Bij regelbare stooktoestellen is het de bedoeling om de luchtovermaat zo laag mogelijk te houden, zodat het dauwpunt bij zo hoog mogelijke temperaturen bereikt wordt. Een grote verandering in het dauwpunt kan een indicatie zijn van een slecht lucht-brandstofmengsel.
Totaalrendement
Het totaalrendement, of thermisch rendement bij de verbranding, wordt door het merendeel van de meettoestellen berekend. Daarbij wordt niet alleen de onmiddellijk vrijgekomen warmte van een brandstof in rekening gebracht, maar ook het energieverlies van de reactieproducten. In vaktermen heet dat: het rendement gemeten op Hs. Zo verliest het stooktoestel bijvoorbeeld warmte door de waterdamp die door de rookgasafvoer naar buiten gaat - tenzij die waterdamp gecondenseerd wordt.
Het totaalrendement als maatstaf
Het zou niet slecht zijn mocht de wetgever zich baseren op het totaalrendement in plaats van op het verbrandingsrendement, berekend op Hi, vindt verwarmingsspecialist Patrik De Paep. “Als je je baseert op het totaalrendement, kan je veel beter vergelijken tussen de verschillende brandstoffen. Bij aardgas wordt er bijvoorbeeld zeer veel waterdamp aangemaakt. Als je die niet condenseert, raak je 11 procent van je warmte kwijt. Bij gasolie is dat ‘maar’ 6 procent. Door het totaalrendement te nemen als maatstaf, word je dus afgestraft als je de vrijgekomen waterdamp niet condenseert. Nu is dat niet het geval en kan je bij wijze van spreken 10 procent van je warmte door de afvoer jagen en toch een goed verbrandingsrendement halen.”
Roet
Bij een stooktoestel gevoed met vloeibare brandstof wordt ook het roetgehalte bepaald. Te veel roet betekent een slecht lucht-brandstofmengsel of dat er niet wordt voldaan aan de randvoorwaarden, bijvoorbeeld door een te lage vlamtemperatuur.

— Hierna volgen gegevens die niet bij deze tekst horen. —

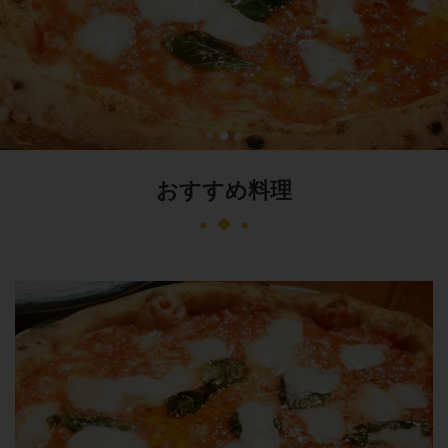
おすすめ料理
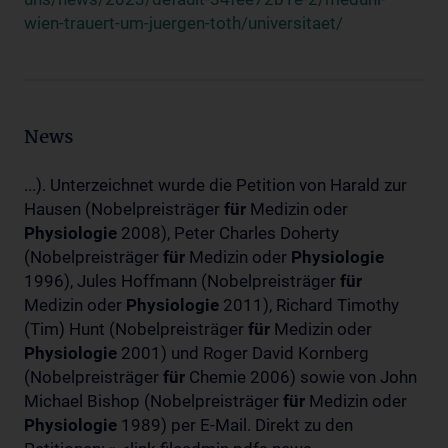
wien-trauert-um-juergen-toth/universitaet/
News
...). Unterzeichnet wurde die Petition von Harald zur
Hausen (Nobelpreisträger
für
Medizin oder
Physiologie
2008), Peter Charles Doherty
(Nobelpreisträger
für
Medizin oder
Physiologie
1996), Jules Hoffmann (Nobelpreisträger
für
Medizin oder
Physiologie
2011), Richard Timothy
(Tim) Hunt (Nobelpreisträger
für
Medizin oder
Physiologie
2001) und Roger David Kornberg
(Nobelpreisträger
für
Chemie 2006) sowie von John
Michael Bishop (Nobelpreisträger
für
Medizin oder
Physiologie
1989) per E-Mail. Direkt zu den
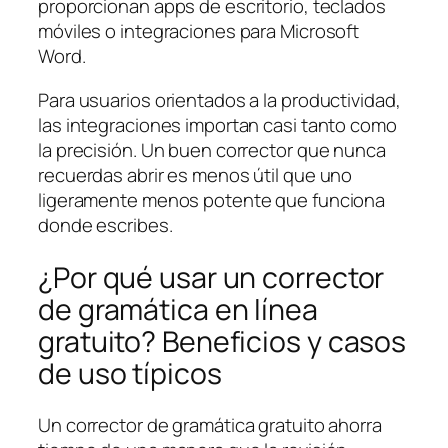
proporcionan apps de escritorio, teclados
móviles o integraciones para Microsoft
Word.
Para usuarios orientados a la productividad,
las integraciones importan casi tanto como
la precisión. Un buen corrector que nunca
recuerdas abrir es menos útil que uno
ligeramente menos potente que funciona
donde escribes.
¿Por qué usar un corrector
de gramática en línea
gratuito? Beneficios y casos
de uso típicos
Un corrector de gramática gratuito ahorra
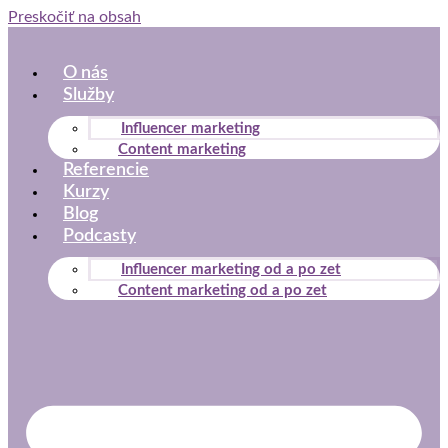
Preskočiť na obsah
O nás
Služby
Influencer marketing
Content marketing
Referencie
Kurzy
Blog
Podcasty
Influencer marketing od a po zet
Content marketing od a po zet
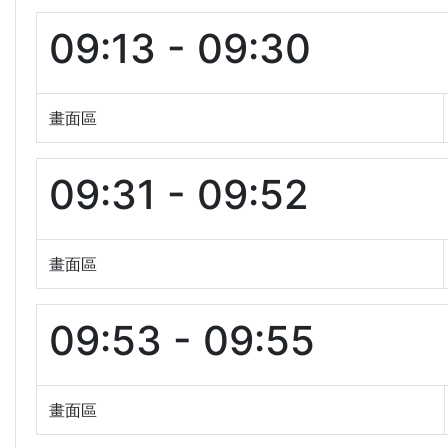
09:13 - 09:30
畫面區
09:31 - 09:52
畫面區
09:53 - 09:55
畫面區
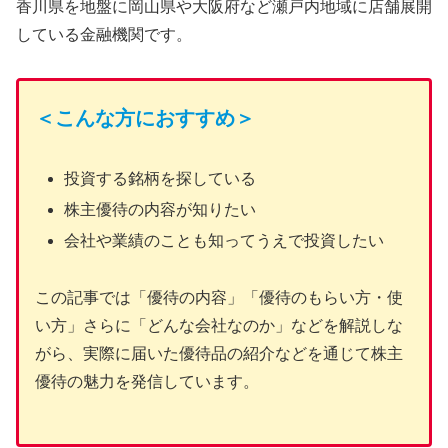
香川県を地盤に岡山県や大阪府など瀬戸内地域に店舗展開
している金融機関です。
＜こんな方におすすめ＞
投資する銘柄を探している
株主優待の内容が知りたい
会社や業績のことも知ってうえで投資したい
この記事では「優待の内容」「優待のもらい方・使
い方」さらに「どんな会社なのか」などを解説しな
がら、実際に届いた優待品の紹介などを通じて株主
優待の魅力を発信しています。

GEGEVENS BIJHOUDEN VOOR TRENDANALYSE
Het is zinvol om de meetwaarden bij te houden en zo aan trendanalyse te doen. De waarden die het belangrijkst zijn om bij te houden, zijn de CO- en de CO₂- of lambda-waarde (luchtovermaat). Bij een niet-regelbaar stooktoestel kan die laatste waarde niet aangepast worden, maar een ketel is al snel vijftien jaar oud is vooraleer die waarde 'problematisch' wordt.
Er zijn verschillende manieren om de meetwaarden bij te houden. Eén manier is om alles digitaal op te slaan. Sinds 2007 bent u verplicht om elektronisch te meten, dus dan is het logisch om ook de attesten bij te houden in een digitale omgeving.
Het is evenwel belangrijk om een duurzame klantrelatie op te bouwen. Een klant die telkens een technicus van een ander bedrijf over de vloer laat komen, schiet zichzelf in de voet, omdat er logischerwijs geen trendanalyse kan plaatsvinden. Als u van elke klant minutieus de meetresultaten bijhoudt - en eventueel meegeeft met de onderhoudstechnicus, kan dat uiteraard wel.
De trendanalyse is, gezien de onnauwkeurigheid waarmee je een waarde kunt meten, eerder bedoeld om het verouderingsproces van het stooktoestel in het oog te houden. Het is niet zo dat u op basis van de evolutie van sommige waarden kunt voorspellen of en waar er problemen zullen opduiken.
Als het onderhoud steeds correct wordt uitgevoerd, zullen de meeste waarden progressief opschuiven. Als de getallen min of meer stabiel blijven, kunt u voorzichtig concluderen dat het onderhoud goed is uitgevoerd.
Grote sprongen mag u evenwel niet accepteren; dan is het onderhoud niet goed uitgevoerd. Opgelet: het is niet omdat de CO-waarde constant blijft dat het verwarmingstoestel perfect is onderhouden. Een meting op een stooktoestel dat de eerste vijf jaar bijvoorbeeld niet werd onderhouden, kan perfect een stabiele CO-waarde opleveren. Als de waarde opeens spectaculair de lucht inschiet, is, het kwaad meestal al geschied.